The case can be worked on between the seller and the buyer in a process analogous to a corporate acquisition, and this then gives us our mechanism for reward. The proposed benefits are effectively assigned to the seller (the VC and the team) and it is against these benefits that the seller is recognised. The buyer inherits the ability to then realise those benefits and gain credit for delivering the results.
Lean, mean fighting machine (Industrialisation)
At this point we move beyond the start-up analogy and out of the core scope of this blog post. However, for the purpose of completeness I’ll summarise what comes next.
What we have now is a tried and tested solution with a proven business benefit. All the moving parts are there and the big issues have been ironed out. What hasn’t happened yet is industrialisation. Let’s assume you want to expand the use of your solution to the whole of a global organisation, or to a world-wide user base. To make this happen you’ll need to industrialise every part of it. Every component will need to be as scalable, efficient and cost effective as possible. The supporting processes will need to cover all eventualities and work at scale without breaking the bank or exceeding the capacity of your people. This is where Lean comes into its own as an approach. We’re starting to move into more familiar territory for a large organisation
World domination (Improvement)
Finally we need to mass produce the solution and roll it out nationally or globally. This is the part where Six Sigma, Waterfall and similarly robust approaches enter the fray. All the unknown are now known, and all the assumptions have been tested and proven. We don’t need to gather ambiguous or predictive requirements because we have a product. We don’t need to guess how long things take because we’ve already done it and we know. We don’t need to hope the sizing is right because we have real metrics from the live service telling us how big it needs to be. With all this certainty we can very quickly produce a roll out plan to which people can work with confidence and against which we can allocate resources and money.
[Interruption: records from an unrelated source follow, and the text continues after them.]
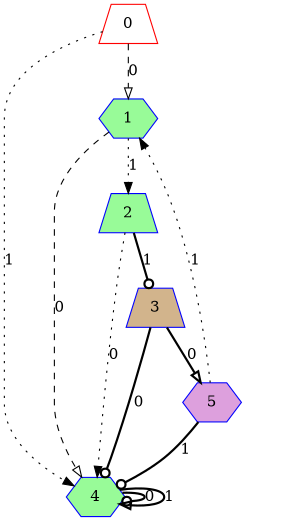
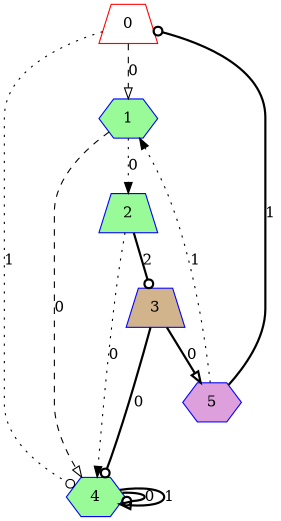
  digraph {
    node [color=blue fillcolor=palegreen shape=trapezium style="striped,filled"]
    edge [arrowhead=odot style=bold]
    0 [color=red fillcolor=white]
    1 [shape=hexagon]
    4 [shape=hexagon]
    2
    3 [fillcolor=tan]
    5 [fillcolor=plum shape=hexagon]
    0 -> 1 [arrowhead=onormal label=0 style=dashed]
-   0 -> 4 [arrowhead=normal label=1 style=dotted]
+   0 -> 4 [label=1 style=dotted]
    1 -> 4 [arrowhead=onormal label=0 style=dashed]
-   1 -> 2 [arrowhead=normal label=1 style=dotted]
+   1 -> 2 [arrowhead=normal label=0 style=dotted]
    4 -> 4 [label=0]
    4 -> 4 [arrowhead=onormal label=1]
    2 -> 4 [arrowhead=normal label=0 style=dotted]
-   2 -> 3 [label=1]
+   2 -> 3 [label=2]
    3 -> 4 [label=0]
    3 -> 5 [arrowhead=onormal label=0]
    5 -> 1 [arrowhead=normal label=1 style=dotted]
-   5 -> 4 [label=1]
+   5 -> 0 [label=1]
  }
Most importantly, we can grow a team around this service that will live with it, run it, and continuously improve it, and our original founding members can leave to pursue the next great idea (without needing to leave your company).
Throughout this process, the team has been evolving and growing. Some of those involved at the start have moved on to other initiatives, whilst those more attuned to industrialisation and improvement have taken their place. The flavour of the team has evolved, step by step, with the product. There have been no “over the wall” handoffs from one team to another. Group understanding has been maintained throughout.
Different strokes
So, in summary, let’s put aside the agile versus lean versus waterfall discussion and the old versus new debate. There is no old and there is no new; there are simply appropriate techniques for appropriate situations. Detail, discipline and planning are ideal for repetition of well understood situations at scale but stifle creativity and fail dismally in the face of uncertainty. Iteration and experiment work well with chaotic situations and allow innovation to flourish. A solution that works locally can’t just be handed over to a production team and rolled out at scale. First it needs to be industrialised by those with the skills and desire to do so. You cannot apply the rules of any one of these phases to the realities of the others.
Methods are not religions; you’re allowed to believe in more than one.